__Excerto__:
********************
A este respeito foi possível verificar uma notícia retirada do jornal de negócios. em 07/09/2010, cuja transcrição apresentamos:(Anexo 12)
“Fundo de Recuperação compra 50% da maior produtora de biodiesel do País.
O empresário O… passa a dividir a A… com o fundo detido pelo Tesouro e pelos cinco maiores bancos portugueses. O Fundo de Recuperação, capital de risco detida pelo Tesouro e pelos cinco maiores bancos portugueses, comprou 50% do capital da A…, S.A. O empresário O…, que era, até agora, o accionista único de empresa, decidiu assim partilhar de forma equitativa a propriedade e a gestão de maior produtora portuguesa de biodiesel. "Eu sou um capitalista teso, pelo que, sozinho, não constituía o accionista adequado”, avançou ao Negócios O…, sem revelar o valor da operação. Segundo o próprio, tratou-se de substituir o seu anterior parceiro desadequado, P…, que revendeu a O… os seus 59% na A… em Janeiro de 2007. "
Atendendo ao papel relevante que o Sr. O… detinha e/ou detém na A… (desempenhou a função de presidente do conselho de administração até ao mandato de 2014 inclusive) e nas restantes empresas do grupo, conforme já foi amplamente demonstrado, foi o mesmo notificado em 12/08/2016 para, ao abrigo do princípio de colaboração, prestar esclarecimentos relativamente à actividade desenvolvida pelas empresas envolvidas no contrato de cedência de créditos relativamente aos anos de 2010 a 2015. (Anexo 13).
Em resposta à notificação efectuada, em 051-09-2016 o Sr. O… compareceu neste Serviço, tendo prestado as seguintes declarações que foram reduzidas a Termo:
i. Qual era a actividade da F…? - "importação e venda no mercado de cereais, oleaginosas e derivados. Era uma trading importadora";
ii. Qual o relacionamento entre a F… e A…? - “Num determinado momento a F… forneceu matéria-prima à A… e assegurava-lhe a comercialização. A F… era o “Braço comercial” e a A… o “Braço industrial" à data em que eu dominava o capital, até Junho de 2010";
iii. Sabe da existência de uma dívida entre a F… e a A… à data de 31/12/2010 no montante de 24.030.430 €? - “ Não, apenas tenho conhecimento do valor que está reflectido na contabilidade da F… que, aparentemente, não reflecte esse valor”.
********************
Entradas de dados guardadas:
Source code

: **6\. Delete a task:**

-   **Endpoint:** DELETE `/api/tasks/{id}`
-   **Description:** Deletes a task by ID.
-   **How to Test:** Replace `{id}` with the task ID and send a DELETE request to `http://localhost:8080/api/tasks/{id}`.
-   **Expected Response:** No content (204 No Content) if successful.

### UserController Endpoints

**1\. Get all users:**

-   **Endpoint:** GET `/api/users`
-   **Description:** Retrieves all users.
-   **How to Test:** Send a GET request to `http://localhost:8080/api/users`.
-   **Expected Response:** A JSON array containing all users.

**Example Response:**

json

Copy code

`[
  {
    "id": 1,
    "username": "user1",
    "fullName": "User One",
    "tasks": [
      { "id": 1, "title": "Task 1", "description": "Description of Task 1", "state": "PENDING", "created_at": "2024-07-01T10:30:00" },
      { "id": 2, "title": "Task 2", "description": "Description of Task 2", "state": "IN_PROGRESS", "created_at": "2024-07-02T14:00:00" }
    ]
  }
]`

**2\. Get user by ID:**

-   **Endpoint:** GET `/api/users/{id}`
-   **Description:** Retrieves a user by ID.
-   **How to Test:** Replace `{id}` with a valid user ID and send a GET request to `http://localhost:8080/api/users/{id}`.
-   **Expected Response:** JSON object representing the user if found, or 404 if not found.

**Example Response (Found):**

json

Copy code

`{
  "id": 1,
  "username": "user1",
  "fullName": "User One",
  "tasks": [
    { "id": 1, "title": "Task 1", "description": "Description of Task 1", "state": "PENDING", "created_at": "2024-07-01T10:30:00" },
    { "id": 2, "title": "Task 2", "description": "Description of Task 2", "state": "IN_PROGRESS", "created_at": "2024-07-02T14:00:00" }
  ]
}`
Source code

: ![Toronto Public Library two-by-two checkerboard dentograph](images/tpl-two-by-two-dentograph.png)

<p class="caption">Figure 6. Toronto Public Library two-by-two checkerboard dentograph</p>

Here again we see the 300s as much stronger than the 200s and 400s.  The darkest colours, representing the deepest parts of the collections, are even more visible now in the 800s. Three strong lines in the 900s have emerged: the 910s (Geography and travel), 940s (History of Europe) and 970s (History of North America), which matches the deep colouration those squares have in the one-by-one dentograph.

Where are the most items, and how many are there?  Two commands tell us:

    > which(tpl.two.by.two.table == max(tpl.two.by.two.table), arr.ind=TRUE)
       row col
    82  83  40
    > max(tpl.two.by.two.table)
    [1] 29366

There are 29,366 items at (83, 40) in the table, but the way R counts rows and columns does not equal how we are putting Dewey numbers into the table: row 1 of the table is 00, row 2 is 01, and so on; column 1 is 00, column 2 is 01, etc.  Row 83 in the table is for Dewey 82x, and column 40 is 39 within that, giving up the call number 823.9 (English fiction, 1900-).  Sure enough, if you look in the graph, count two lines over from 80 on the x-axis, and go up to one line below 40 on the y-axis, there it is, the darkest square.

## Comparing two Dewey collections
********************
__Pedido de trabalho 1__: Transcreva fielmente a passagem do excerto que começa nas palavras "A este respeito" e termina depois de "biodiesel do País.".
__Pedido de trabalho 2__:
Responda às seguintes perguntas com base no excerto.
(a) Que percentagem do capital da A…, S.A. comprou o Fundo de Recuperação?
(b) Em que data foi o Sr. O… notificado para prestar esclarecimentos?
(c) Segundo as declarações prestadas, qual era a actividade da F…?

__Resposta 1__:
A este respeito foi possível verificar uma notícia retirada do jornal de negócios. em 07/09/2010, cuja transcrição apresentamos:(Anexo 12)
“Fundo de Recuperação compra 50% da maior produtora de biodiesel do País.

__Resposta 2__:
(a) O Fundo de Recuperação comprou 50% do capital da A…, S.A.
(b) O Sr. O… foi notificado em 12/08/2016.
(c) A actividade da F… era a importação e venda no mercado de cereais, oleaginosas e derivados, e era uma trading importadora.